=== Data listing ===
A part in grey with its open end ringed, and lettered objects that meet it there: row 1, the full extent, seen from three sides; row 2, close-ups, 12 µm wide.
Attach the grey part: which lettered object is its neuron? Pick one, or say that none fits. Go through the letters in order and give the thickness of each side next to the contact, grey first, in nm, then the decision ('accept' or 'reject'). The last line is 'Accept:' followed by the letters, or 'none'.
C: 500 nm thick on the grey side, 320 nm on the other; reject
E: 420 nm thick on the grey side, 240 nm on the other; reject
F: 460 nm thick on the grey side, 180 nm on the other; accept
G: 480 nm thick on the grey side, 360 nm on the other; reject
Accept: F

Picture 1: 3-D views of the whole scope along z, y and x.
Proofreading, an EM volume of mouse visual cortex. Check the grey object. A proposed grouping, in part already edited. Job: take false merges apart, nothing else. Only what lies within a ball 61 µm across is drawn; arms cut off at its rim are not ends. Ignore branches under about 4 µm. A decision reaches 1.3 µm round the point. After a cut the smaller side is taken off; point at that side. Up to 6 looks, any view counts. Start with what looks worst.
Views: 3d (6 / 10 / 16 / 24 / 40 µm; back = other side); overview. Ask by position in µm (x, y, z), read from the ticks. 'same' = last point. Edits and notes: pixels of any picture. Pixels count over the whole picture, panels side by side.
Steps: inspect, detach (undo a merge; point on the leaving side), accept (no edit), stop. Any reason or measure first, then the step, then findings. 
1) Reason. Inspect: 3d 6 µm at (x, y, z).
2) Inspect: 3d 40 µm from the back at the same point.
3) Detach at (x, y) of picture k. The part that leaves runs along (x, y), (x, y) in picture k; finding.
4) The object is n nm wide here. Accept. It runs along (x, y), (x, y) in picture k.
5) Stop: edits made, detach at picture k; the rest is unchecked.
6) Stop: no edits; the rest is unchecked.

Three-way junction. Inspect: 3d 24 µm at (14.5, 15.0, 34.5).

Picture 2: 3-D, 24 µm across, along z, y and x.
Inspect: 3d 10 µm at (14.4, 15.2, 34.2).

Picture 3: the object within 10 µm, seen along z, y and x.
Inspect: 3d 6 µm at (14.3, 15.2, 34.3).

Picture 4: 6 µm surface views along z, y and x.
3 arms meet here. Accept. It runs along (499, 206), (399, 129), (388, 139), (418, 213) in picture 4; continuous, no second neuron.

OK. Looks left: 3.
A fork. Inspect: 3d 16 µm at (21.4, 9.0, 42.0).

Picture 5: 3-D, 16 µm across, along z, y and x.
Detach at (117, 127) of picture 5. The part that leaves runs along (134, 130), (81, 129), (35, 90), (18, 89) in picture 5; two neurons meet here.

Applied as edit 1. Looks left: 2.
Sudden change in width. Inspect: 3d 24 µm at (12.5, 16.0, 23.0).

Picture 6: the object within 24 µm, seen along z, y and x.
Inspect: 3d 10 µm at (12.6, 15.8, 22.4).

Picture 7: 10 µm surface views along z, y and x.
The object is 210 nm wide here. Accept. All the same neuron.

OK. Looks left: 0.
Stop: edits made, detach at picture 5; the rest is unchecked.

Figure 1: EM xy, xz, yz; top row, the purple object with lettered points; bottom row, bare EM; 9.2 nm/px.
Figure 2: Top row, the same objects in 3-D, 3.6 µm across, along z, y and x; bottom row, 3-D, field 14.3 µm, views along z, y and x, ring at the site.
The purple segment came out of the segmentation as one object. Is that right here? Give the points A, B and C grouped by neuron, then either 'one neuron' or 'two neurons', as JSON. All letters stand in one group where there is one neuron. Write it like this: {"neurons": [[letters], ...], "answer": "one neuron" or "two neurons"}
===
» **Task to complete**:
Report all lines of the material that contain the word "purple".

» **Answer to this problem**:
Figure 1: EM xy, xz, yz; top row, the purple object with lettered points; bottom row, bare EM; 9.2 nm/px.
The purple segment came out of the segmentation as one object. Is that right here? Give the points A, B and C grouped by neuron, then either 'one neuron' or 'two neurons', as JSON. All letters stand in one group where there is one neuron. Write it like this: {"neurons": [[letters], ...], "answer": "one neuron" or "two neurons"}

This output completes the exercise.